* _Vorliegender Text_
----
Entscheidungen.

Jeden Tag müssen wir Entscheidungen treffen. Für uns, unsere Familie, unsere Kinder. Einige sind nicht von großer Bedeutung, andere umso mehr. Wie verbringt man den Tag mit dem Kind? Geht es nach draußen, oder bleibt man doch lieber zu Hause? Darf das Kind TV schauen oder nicht? Ist ein Keks genug oder darf es noch ein zweiter sein? All das gehört mehr oder weniger zu einer grundlegenden Lebenseinstellung, die temporär keinen großen Einfluss auf das Kind hat. Doch langfristig ist es natürlich unser Ziel, dass unsere Kinder von unserem Lebensstil profitieren. Ja, der Lebensstil ist in gewisser Art und Weise auch eine Entscheidung.
----
* _Bereitgestellte Datensätze_
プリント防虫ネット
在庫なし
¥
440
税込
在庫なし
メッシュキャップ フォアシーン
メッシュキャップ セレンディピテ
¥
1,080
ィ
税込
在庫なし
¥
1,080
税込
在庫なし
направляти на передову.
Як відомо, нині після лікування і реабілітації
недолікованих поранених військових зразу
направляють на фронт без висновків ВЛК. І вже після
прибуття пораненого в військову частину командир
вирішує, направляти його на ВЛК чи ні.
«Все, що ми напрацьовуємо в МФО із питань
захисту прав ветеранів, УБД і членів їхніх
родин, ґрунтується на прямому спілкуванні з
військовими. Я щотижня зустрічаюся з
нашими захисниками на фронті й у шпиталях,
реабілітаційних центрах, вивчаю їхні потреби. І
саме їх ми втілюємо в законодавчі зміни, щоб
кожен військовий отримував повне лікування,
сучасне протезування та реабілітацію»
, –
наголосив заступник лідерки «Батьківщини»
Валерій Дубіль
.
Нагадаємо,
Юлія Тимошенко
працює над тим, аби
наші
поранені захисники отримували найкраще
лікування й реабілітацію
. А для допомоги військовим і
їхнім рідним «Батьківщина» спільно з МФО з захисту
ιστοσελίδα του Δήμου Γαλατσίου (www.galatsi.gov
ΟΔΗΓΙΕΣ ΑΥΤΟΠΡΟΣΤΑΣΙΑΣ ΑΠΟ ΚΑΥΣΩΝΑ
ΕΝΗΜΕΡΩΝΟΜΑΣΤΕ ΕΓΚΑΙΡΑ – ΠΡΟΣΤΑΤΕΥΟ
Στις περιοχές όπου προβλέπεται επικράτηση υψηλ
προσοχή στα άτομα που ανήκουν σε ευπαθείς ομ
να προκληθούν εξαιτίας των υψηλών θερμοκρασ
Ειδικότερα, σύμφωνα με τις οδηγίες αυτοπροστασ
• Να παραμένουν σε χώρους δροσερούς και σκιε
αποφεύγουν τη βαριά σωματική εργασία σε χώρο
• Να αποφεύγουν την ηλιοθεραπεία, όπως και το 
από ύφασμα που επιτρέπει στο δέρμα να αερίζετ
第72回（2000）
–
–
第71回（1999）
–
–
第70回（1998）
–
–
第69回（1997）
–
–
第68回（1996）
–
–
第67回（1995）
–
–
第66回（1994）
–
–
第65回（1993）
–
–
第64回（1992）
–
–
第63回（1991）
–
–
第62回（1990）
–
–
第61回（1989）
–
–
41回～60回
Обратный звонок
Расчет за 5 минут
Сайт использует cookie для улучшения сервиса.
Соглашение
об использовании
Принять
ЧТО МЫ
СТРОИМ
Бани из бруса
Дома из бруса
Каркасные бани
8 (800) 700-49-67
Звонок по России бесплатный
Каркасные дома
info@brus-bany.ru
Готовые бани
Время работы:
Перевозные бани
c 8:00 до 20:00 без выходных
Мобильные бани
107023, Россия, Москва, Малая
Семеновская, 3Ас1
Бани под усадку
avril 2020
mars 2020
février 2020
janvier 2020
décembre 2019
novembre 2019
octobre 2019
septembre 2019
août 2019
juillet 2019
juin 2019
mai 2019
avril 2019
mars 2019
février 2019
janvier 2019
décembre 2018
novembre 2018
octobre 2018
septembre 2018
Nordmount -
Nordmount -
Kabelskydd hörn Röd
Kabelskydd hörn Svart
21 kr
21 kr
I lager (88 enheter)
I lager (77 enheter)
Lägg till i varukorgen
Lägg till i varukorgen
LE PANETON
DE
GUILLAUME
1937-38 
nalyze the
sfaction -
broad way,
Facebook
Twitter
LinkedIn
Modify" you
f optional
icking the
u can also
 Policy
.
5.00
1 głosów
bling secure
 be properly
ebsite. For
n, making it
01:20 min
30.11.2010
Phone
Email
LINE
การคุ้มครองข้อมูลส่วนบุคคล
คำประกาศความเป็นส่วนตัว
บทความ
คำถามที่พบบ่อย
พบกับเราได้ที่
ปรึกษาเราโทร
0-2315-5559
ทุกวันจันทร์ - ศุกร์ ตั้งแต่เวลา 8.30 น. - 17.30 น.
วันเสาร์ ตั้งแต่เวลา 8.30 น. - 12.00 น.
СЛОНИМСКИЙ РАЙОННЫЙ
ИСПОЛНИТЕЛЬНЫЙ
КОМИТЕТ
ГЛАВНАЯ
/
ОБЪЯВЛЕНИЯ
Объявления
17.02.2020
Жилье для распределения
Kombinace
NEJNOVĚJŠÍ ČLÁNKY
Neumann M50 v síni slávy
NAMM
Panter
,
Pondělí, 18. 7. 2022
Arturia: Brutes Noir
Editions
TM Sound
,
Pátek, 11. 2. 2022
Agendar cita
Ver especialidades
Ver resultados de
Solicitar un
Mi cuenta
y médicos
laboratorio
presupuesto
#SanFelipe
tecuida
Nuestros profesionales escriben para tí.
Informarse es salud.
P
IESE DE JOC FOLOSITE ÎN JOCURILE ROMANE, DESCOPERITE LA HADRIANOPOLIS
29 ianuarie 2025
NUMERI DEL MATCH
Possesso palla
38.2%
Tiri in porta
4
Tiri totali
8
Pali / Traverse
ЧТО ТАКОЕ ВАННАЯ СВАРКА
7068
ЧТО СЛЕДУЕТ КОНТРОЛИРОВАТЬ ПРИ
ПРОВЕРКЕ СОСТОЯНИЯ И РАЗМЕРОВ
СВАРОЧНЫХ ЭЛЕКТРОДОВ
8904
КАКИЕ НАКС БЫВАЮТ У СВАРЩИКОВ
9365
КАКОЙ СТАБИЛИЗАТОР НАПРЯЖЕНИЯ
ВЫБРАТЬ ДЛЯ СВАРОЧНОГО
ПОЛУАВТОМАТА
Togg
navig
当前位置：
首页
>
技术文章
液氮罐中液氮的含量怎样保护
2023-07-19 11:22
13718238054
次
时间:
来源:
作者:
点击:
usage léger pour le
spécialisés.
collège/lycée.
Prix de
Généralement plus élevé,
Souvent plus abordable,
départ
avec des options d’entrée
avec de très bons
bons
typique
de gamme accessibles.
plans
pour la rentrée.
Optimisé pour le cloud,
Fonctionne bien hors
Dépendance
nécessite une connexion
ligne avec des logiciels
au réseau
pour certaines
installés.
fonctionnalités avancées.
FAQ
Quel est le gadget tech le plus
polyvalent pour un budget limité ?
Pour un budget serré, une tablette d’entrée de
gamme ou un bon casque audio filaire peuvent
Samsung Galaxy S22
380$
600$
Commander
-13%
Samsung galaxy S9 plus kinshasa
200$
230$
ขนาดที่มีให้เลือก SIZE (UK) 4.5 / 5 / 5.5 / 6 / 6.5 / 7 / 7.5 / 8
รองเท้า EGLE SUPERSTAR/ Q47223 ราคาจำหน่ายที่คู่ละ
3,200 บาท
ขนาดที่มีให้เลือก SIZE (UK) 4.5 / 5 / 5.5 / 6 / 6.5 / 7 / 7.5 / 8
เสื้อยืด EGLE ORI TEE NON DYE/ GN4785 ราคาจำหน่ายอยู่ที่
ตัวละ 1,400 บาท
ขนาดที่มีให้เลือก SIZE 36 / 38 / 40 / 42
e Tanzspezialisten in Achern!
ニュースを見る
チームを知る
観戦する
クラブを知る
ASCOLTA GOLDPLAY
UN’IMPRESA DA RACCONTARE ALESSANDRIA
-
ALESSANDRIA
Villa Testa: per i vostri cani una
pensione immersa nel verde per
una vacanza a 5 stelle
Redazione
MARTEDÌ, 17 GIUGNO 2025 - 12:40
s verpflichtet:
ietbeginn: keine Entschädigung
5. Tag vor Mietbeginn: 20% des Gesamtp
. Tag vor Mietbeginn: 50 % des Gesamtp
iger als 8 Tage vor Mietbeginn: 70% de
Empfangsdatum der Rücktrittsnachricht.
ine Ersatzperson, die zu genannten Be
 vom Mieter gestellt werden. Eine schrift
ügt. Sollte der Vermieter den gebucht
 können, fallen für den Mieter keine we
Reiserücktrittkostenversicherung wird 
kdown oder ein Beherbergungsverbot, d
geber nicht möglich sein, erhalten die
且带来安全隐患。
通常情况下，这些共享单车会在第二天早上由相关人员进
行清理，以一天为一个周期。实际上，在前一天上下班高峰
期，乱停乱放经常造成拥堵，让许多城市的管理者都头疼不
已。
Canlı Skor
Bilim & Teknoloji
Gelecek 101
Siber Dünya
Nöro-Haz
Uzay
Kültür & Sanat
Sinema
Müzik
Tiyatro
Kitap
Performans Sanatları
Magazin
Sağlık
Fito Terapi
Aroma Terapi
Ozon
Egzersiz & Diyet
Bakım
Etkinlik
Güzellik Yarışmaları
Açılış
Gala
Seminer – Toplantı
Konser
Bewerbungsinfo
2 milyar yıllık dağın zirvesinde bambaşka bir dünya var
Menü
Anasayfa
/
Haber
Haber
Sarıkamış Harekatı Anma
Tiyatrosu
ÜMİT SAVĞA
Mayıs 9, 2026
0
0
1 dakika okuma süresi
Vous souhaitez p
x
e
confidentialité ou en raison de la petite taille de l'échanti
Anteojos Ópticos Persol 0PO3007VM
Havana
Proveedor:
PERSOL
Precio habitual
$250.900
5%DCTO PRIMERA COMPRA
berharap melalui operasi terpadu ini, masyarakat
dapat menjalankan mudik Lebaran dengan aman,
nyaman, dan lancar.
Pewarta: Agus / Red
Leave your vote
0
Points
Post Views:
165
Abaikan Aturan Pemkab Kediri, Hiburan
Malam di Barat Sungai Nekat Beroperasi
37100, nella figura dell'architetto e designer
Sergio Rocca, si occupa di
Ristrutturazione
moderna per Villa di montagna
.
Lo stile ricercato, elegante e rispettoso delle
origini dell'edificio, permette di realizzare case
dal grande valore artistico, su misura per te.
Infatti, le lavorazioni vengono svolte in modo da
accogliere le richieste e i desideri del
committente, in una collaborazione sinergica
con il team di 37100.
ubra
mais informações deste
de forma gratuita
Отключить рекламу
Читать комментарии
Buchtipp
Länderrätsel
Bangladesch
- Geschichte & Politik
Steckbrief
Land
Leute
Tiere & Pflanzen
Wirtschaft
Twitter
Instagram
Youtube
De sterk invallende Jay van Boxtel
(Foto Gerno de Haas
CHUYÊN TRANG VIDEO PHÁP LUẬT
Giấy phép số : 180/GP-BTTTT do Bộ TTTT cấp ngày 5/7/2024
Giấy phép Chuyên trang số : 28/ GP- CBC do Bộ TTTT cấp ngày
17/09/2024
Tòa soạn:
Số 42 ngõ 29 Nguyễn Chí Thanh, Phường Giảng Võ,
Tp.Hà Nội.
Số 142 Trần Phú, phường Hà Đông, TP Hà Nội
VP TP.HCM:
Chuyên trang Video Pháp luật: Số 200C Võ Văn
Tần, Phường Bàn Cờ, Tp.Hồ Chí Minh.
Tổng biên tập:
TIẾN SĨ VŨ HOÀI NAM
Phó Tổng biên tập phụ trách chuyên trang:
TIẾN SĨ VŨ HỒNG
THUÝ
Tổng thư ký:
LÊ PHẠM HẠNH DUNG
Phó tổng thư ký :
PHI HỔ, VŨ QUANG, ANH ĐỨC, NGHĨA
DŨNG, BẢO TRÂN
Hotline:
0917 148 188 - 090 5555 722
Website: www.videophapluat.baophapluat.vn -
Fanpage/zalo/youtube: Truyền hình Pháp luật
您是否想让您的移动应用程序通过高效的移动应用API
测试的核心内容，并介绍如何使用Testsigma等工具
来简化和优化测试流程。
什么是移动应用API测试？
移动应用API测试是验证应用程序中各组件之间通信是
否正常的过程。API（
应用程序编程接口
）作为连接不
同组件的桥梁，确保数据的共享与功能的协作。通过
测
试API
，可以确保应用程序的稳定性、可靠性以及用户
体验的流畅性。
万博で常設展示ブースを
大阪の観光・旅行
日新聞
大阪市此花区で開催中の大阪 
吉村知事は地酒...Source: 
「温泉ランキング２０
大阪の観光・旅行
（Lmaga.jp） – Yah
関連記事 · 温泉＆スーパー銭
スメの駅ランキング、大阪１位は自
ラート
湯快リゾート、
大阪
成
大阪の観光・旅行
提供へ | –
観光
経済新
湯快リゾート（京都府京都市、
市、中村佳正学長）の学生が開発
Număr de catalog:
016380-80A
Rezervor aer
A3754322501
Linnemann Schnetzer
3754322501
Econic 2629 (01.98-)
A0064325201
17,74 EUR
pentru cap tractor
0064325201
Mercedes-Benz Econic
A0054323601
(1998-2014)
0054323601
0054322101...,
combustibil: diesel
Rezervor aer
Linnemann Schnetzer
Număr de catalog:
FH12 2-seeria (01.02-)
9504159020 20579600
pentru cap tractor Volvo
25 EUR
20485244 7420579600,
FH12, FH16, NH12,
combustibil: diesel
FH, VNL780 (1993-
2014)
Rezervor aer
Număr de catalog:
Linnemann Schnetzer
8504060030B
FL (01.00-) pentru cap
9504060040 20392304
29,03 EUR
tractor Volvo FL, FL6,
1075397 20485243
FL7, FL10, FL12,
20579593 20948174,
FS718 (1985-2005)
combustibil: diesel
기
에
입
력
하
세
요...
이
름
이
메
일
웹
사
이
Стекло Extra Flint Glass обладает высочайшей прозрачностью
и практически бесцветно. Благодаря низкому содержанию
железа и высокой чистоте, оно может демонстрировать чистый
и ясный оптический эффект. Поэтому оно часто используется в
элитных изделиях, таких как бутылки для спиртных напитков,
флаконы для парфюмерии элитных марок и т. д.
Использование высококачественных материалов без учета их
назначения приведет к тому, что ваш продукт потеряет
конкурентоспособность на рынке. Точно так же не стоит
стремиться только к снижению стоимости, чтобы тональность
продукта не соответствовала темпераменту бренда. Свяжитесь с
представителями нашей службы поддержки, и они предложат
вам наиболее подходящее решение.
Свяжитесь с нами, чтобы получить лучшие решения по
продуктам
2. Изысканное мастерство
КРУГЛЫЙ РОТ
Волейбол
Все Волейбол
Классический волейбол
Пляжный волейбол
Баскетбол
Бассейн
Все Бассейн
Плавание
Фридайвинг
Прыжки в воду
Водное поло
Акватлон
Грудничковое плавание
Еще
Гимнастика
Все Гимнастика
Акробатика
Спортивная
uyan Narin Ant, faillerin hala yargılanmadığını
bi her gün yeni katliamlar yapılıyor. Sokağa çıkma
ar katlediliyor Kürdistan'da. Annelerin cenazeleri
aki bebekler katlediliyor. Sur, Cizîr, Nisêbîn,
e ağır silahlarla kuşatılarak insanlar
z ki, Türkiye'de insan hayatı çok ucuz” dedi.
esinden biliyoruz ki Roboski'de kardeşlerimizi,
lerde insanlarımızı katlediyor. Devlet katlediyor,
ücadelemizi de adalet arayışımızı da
----
* _Arbeitsauftrag_
Geben Sie den vorliegenden Text vollständig und zeichengenau wieder. Die Datensätze haben keinen Bezug zum vorliegenden Text.

* _Lösung_
Entscheidungen.

Jeden Tag müssen wir Entscheidungen treffen. Für uns, unsere Familie, unsere Kinder. Einige sind nicht von großer Bedeutung, andere umso mehr. Wie verbringt man den Tag mit dem Kind? Geht es nach draußen, oder bleibt man doch lieber zu Hause? Darf das Kind TV schauen oder nicht? Ist ein Keks genug oder darf es noch ein zweiter sein? All das gehört mehr oder weniger zu einer grundlegenden Lebenseinstellung, die temporär keinen großen Einfluss auf das Kind hat. Doch langfristig ist es natürlich unser Ziel, dass unsere Kinder von unserem Lebensstil profitieren. Ja, der Lebensstil ist in gewisser Art und Weise auch eine Entscheidung.